The New (Old) Payroll Tax Is Hitting Hard

Shortly after Congress passed legislation to avoid the fiscal cliff, with headlines touting that rates had been raised only on those making more than $400,000 per year, some buzz-killing news for the less-wealthy emerged. Workers’ share of the Social Security payroll tax, which had been temporarily cut from 6.2 percent to 4.2 percent for two years, was immediately snapping back to the higher level.

The result is smaller paychecks for all wage earners, with the country’s economic recovery still sluggish and unemployment stubbornly high. A worker making $50,000 in 2013 will take home $38.46 less per two-week paycheck, or $1,000 per year.

The payroll tax holiday was never intended to be permanent; at a cost to the government of hundreds of billions of dollars, tax experts widely expected it to lapse. Already, it’s possible that we’re seeing the first impacts. The Bloomberg Consumer Comfort Index—which measures Americans’ views on the economy, their own finances, and whether it’s a good time to make purchases—fell to -34.4, from -31.8, for the week ending on Jan. 6. The index had been improving fitfully since August.

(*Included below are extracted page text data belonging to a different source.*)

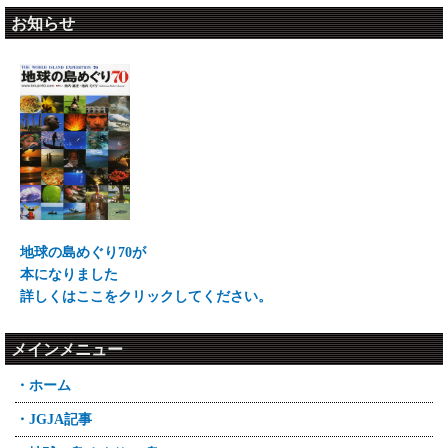
お知らせ
地球の島めぐり70が
本になりました
詳しくはここをクリックしてください。
メインメニュー
・ホーム
・JGJA記事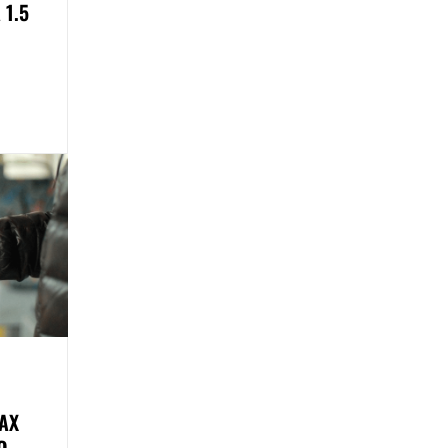
 1.5
АХ
О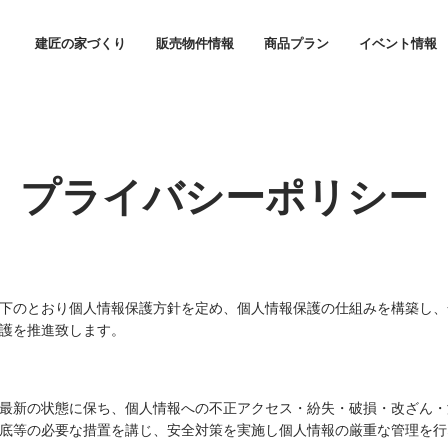
プライバシーポリシー｜建匠の分譲住宅｜高知市・南国市エリアの建売
建匠の家づくり
販売物件情報
商品プラン
イベント情報
家づくりに対する想い
家賃並みの安心価格
プライバシーポリシー
下のとおり個人情報保護方針を定め、個人情報保護の仕組みを構築し、
護を推進致します。
最新の状態に保ち、個人情報への不正アクセス・紛失・破損・改ざん・
底等の必要な措置を講じ、安全対策を実施し個人情報の厳重な管理を行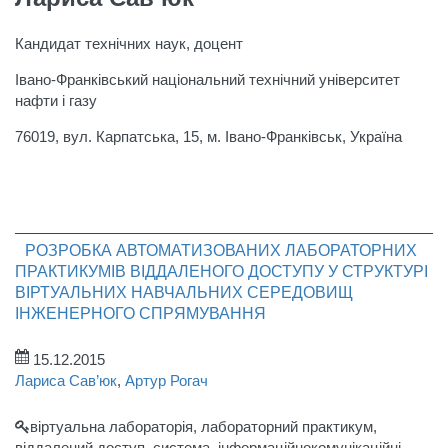
Кандидат технічних наук, доцент
Івано-Франківський національний технічний університет
нафти і газу
76019, вул. Карпатська, 15, м. Івано-Франківськ, Україна
РОЗРОБКА АВТОМАТИЗОВАНИХ ЛАБОРАТОРНИХ
ПРАКТИКУМІВ ВІДДАЛЕНОГО ДОСТУПУ У СТРУКТУРІ
ВІРТУАЛЬНИХ НАВЧАЛЬНИХ СЕРЕДОВИЩ
ІНЖЕНЕРНОГО СПРЯМУВАННЯ
15.12.2015
Лариса Сав’юк
,
Артур Рогач
віртуальна лабораторія, лабораторний практикум,
віддалений доступ, система, інформаційнокомунікаційні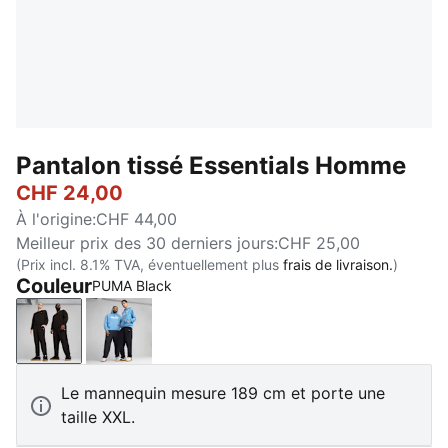
Pantalon tissé Essentials Homme
CHF 24,00
À l'origine
:
CHF 44,00
Meilleur prix des 30 derniers jours
:
CHF 25,00
(Prix incl. 8.1% TVA, éventuellement plus
frais de livraison.
)
Couleur
PUMA Black
PUMA Black
New Navy
Le mannequin mesure 189 cm et porte une
taille XXL.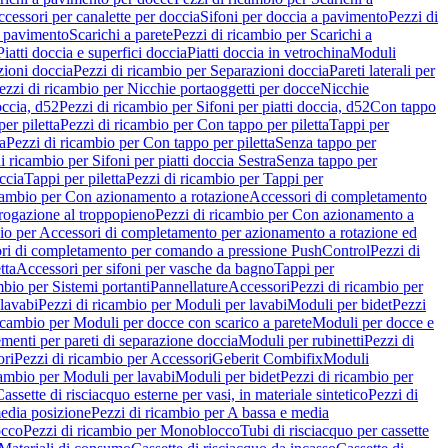
cessori per canalette per doccia
Sifoni per doccia a pavimento
Pezzi di
a pavimento
Scarichi a parete
Pezzi di ricambio per Scarichi a
iatti doccia e superfici doccia
Piatti doccia in vetrochina
Moduli
zioni doccia
Pezzi di ricambio per Separazioni doccia
Pareti laterali per
ezzi di ricambio per Nicchie portaoggetti per docce
Nicchie
occia, d52
Pezzi di ricambio per Sifoni per piatti doccia, d52
Con tappo
er piletta
Pezzi di ricambio per Con tappo per piletta
Tappi per
a
Pezzi di ricambio per Con tappo per piletta
Senza tappo per
i ricambio per Sifoni per piatti doccia Sestra
Senza tappo per
ccia
Tappi per piletta
Pezzi di ricambio per Tappi per
icambio per Con azionamento a rotazione
Accessori di completamento
rogazione al troppopieno
Pezzi di ricambio per Con azionamento a
bio per Accessori di completamento per azionamento a rotazione ed
ri di completamento per comando a pressione PushControl
Pezzi di
tta
Accessori per sifoni per vasche da bagno
Tappi per
mbio per Sistemi portanti
Pannellature
Accessori
Pezzi di ricambio per
lavabi
Pezzi di ricambio per Moduli per lavabi
Moduli per bidet
Pezzi
icambio per Moduli per docce con scarico a parete
Moduli per docce e
menti per pareti di separazione doccia
Moduli per rubinetti
Pezzi di
ori
Pezzi di ricambio per Accessori
Geberit Combifix
Moduli
cambio per Moduli per lavabi
Moduli per bidet
Pezzi di ricambio per
assette di risciacquo esterne per vasi, in materiale sintetico
Pezzi di
edia posizione
Pezzi di ricambio per A bassa e media
cco
Pezzi di ricambio per Monoblocco
Tubi di risciacquo per cassette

At the same time, jobless claims rose unexpectedly, to 371,000, when economists had expected a drop to 365,000. Workers may not notice the payroll tax’s impact until they get their first paychecks of 2013, but employers have known the increase was likely.

Six-point-two percent is just half the Social Security payroll tax. (Employers pay the other half.) That makes the hike especially onerous to the self-employed, who now face a rate of 12.4 percent.

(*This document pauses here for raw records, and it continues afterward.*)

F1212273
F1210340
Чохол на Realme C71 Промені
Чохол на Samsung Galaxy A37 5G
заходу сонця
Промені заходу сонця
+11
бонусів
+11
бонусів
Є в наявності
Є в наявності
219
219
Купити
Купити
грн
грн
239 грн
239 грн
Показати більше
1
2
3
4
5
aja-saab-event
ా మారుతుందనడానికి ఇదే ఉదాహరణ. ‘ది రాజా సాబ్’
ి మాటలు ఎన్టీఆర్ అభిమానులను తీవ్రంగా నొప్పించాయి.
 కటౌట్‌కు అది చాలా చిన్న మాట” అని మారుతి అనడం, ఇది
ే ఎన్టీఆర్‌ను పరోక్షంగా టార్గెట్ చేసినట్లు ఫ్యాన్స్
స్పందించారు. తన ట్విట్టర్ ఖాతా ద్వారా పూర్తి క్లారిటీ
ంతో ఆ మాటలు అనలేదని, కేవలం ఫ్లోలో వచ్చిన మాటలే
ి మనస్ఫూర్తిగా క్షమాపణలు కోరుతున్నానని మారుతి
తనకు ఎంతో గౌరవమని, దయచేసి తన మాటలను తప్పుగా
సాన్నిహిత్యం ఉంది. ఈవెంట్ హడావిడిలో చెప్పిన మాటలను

The tax stings in other ways, too. In 2013, it applies to only the first $113,700 in wages. A person making $1,000,000 pays $7,049, the same as a person making $10,000,000. In other words, the more you make above the cutoff, the less the payroll tax matters to you in percentage terms. Workers who earn below the cutoff feel the full 6.2 percent bite, making the payroll tax one of the federal code’s more regressive levies.

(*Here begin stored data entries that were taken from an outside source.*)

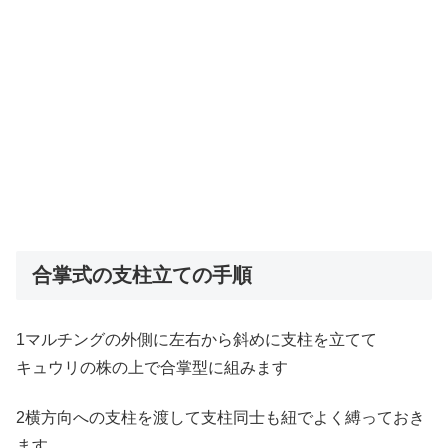
合掌式の支柱立ての手順
1マルチングの外側に左右から斜めに支柱を立てて
キュウリの株の上で合掌型に組みます
2横方向への支柱を渡して支柱同士も紐でよく縛っておき
ます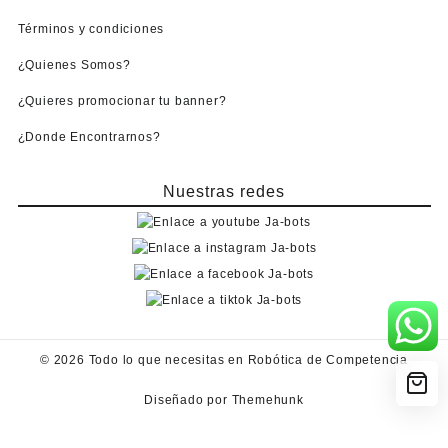
Términos y condiciones
¿Quienes Somos?
¿Quieres promocionar tu banner?
¿Donde Encontrarnos?
Nuestras redes
© 2026
Todo lo que necesitas en Robótica de Competencia
Diseñado por
Themehunk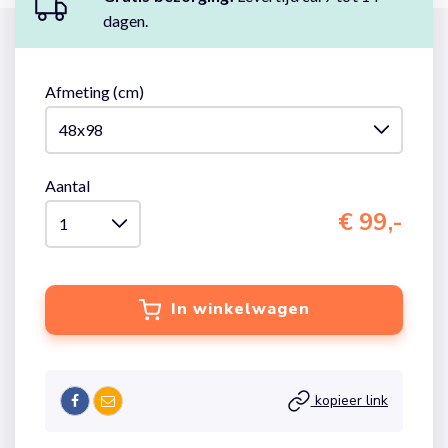
dagen.
Afmeting (cm)
Aantal
€ 99,-
In winkelwagen
kopieer link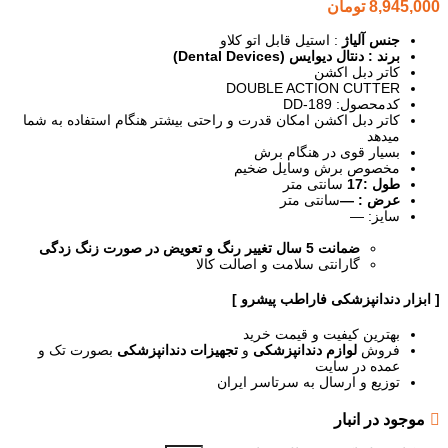
8,945,000
تومان
جنس آلیاژ
: استیل قابل اتو کلاو
برند : دنتال دیوایس (Dental Devices)
کاتر دبل اکشن
DOUBLE ACTION CUTTER
کدمحصول: DD-189
کاتر دبل اکشن امکان قدرت و راحتی بیشتر هنگام استفاده به شما
میدهد
بسیار قوی در هنگام برش
مخصوص برش وسایل ضخیم
طول :17
سانتی متر
عرض : —
سانتی متر
سایز: —
ضمانت 5 سال تغییر رنگ و تعویض در صورت زنگ زدگی
گارانتی سلامت و اصالت کالا
[ ابزار دندانپزشکی فاراطب پیشرو ]
بهترین کیفیت و قیمت خرید
فروش
لوازم دندانپزشکی
و
تجهیزات دندانپزشکی
بصورت تک و
عمده در سایت
توزیع و ارسال به سرتاسر ایران
موجود در انبار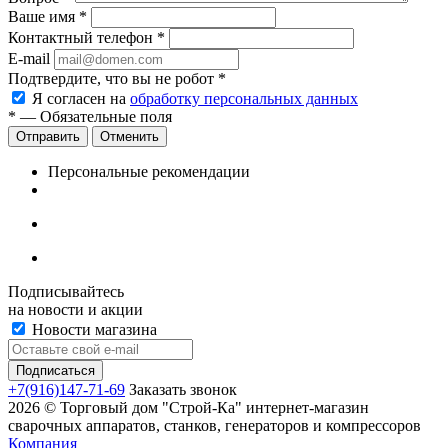
Ваше имя
*
Контактный телефон
*
E-mail
Подтвердите, что вы не робот
*
Я согласен на
обработку персональных данных
*
— Обязательные поля
Отменить
Персональные рекомендации
Подписывайтесь
на новости и акции
Новости магазина
+7(916)147-71-69
Заказать звонок
2026 © Торговый дом "Строй-Ка" интернет-магазин
сварочных аппаратов, станков, генераторов и компрессоров
Компания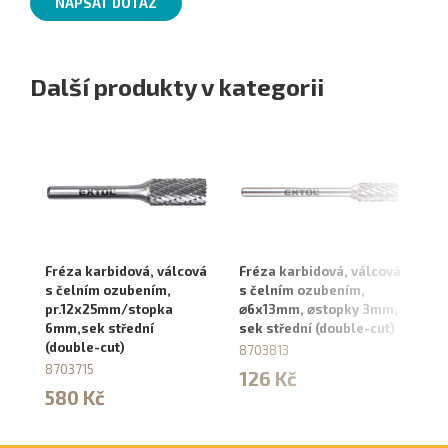
NAPSAT DOTAZ
Další produkty v kategorii
Fréza karbidová, válcová
Fréza karbidová, válcová
Fr
s čelním ozubením,
s čelním ozubením,
za
pr.12x25mm/stopka
⌀6x13mm, ⌀stopky 3mm,
⌀s
6mm,sek střední
sek střední (double-cut)
st
(double-cut)
8703813
8
8703715
126 Kč
1
580 Kč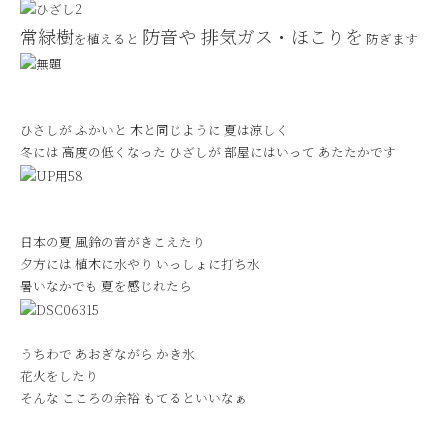
常緑樹
防音や 排気ガス・ほこりを
を植えると
防ぎます
ひさしが ふかいと 木と同じように 夏は涼しく
冬には 高度の低くなった ひざしが 部屋にはいって あたたかです
日本の夏 風鈴の音がきこえたり
夕方には 植木に水やり いっしょに打ち水
暑いなかでも 夏を感じれたら
うちわで あおぎながら かき氷
花火をしたり
そんな こころの余裕 もてるといいなぁ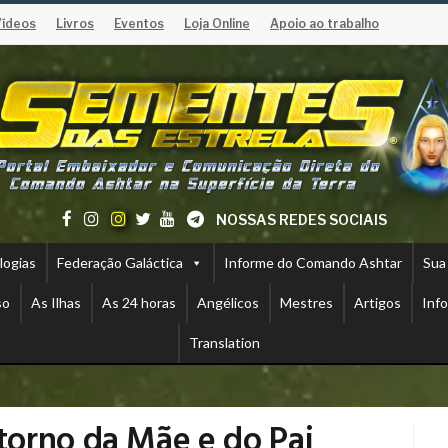
Vídeos
Livros
Eventos
Loja Online
Apoio ao trabalho
NOSSAS REDES SOCIAIS
logias
Federação Galáctica
Informe do Comando Ashtar
Sua
so
As Ilhas
As 24 horas
Angélicos
Mestres
Artigos
Inf
Translation
orno da Mãe e do Pai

The payroll tax whiplash could be especially hard on upper-middle-class families in which both parents work. Because it affects each earner’s pay, a husband and wife making $100,000 apiece will end up owing more than would a single breadwinner earning $200,000.

President Obama and Congress negotiated the 2 percent tax holiday in December 2010. Their hope was that extra money suddenly appearing in workers’ paychecks would get spent, boosting the economy. Neither side wanted to undercut Social Security funding, though, by making the reduction permanent—and now the result could be a form of anti-stimulus. Analysts have told Bloomberg News they expect sales at Dollar General (DG), Family Dollar (FDO), and other stores that cater to low-income shoppers to fall as the payroll tax increase begins to take hold. It’s “like a splash of cold water,” Credit Suisse analyst Edward Kelly told Bloomberg News. “It represents a direct reduction of spending by the lower-end consumer.”

The Tax Policy Center, a nonpartisan group backed by the Urban Institute and the Brookings Institution, has created a calculator that lets filers get an idea as to what they can expect to owe in April 2014.